Her pulse throbbed in her ears, and she had to keep swallowing down the breath she wanted so desperately to gasp into her lungs.
She could hear nothing but the horse moving about, munching on straw.
She was certain her heart would explode in her chest at any moment.
..but then she heard the boots on the stone again, moving away.
The footfall was moving down the alleyway.
Aulay slowly came to his feet. He held out his hand to her and pulled her up. Lottie was panting, she realized, and a bead of perspiration was slowly sliding down her temple.
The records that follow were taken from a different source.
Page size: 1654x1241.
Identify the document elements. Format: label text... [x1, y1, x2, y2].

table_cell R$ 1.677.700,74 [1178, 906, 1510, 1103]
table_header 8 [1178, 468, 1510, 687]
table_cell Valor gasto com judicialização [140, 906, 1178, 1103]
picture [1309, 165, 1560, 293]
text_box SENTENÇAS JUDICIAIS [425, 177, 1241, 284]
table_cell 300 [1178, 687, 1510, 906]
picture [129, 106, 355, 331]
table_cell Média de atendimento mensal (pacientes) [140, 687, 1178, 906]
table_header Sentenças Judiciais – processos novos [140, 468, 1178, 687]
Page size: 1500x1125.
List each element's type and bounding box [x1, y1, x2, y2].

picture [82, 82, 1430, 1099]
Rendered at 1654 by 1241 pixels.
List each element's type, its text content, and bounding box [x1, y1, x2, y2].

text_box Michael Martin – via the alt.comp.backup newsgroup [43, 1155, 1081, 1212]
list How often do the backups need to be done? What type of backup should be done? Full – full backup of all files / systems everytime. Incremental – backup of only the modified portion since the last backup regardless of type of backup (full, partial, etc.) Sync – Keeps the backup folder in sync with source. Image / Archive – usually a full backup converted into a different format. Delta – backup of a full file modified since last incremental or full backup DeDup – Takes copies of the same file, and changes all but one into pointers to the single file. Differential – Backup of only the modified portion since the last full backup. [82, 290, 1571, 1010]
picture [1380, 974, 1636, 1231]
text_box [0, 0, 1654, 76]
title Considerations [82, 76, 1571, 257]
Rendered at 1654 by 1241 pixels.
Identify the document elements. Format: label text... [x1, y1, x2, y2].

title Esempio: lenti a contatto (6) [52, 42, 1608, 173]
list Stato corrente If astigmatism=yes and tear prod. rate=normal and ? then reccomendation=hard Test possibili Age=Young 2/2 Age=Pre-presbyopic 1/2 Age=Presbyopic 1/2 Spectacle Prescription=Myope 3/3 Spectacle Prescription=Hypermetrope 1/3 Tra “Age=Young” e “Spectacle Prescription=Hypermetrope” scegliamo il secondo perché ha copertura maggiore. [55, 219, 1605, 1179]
She swallowed. “What do they want?” she whispered shakily.
“You. The whisky.” His expression was quite grave, and Lottie suspected there was more he wouldn’t say, but she knew.
Those men wanted her whisky and they wanted her, just as her father had warned.
She felt faint. She struggled to release her breath, she struggled to draw more in.
She clutched at his arm, as she tried to force air into lungs that seemed to have collapsed on her.
Aulay frowned with concern. He slipped his hand to the back of her head and pushed her head down so far that her hat tumbled to the straw at their feet. “Breathe,” he said, holding her there. “Donna think, just breathe.”
Somehow, Lottie managed to gather her wits and draw a single breath. And then another. When her breath was coming to her, she pressed up, leaned against the wall and closed her eyes. “I didna think... I never imagined...” There were too many thoughts racing through her brain.
He stroked her cheek, her arm. “Donna think of it, Lottie. I’d fight to the death before I’d allow them to harm you.”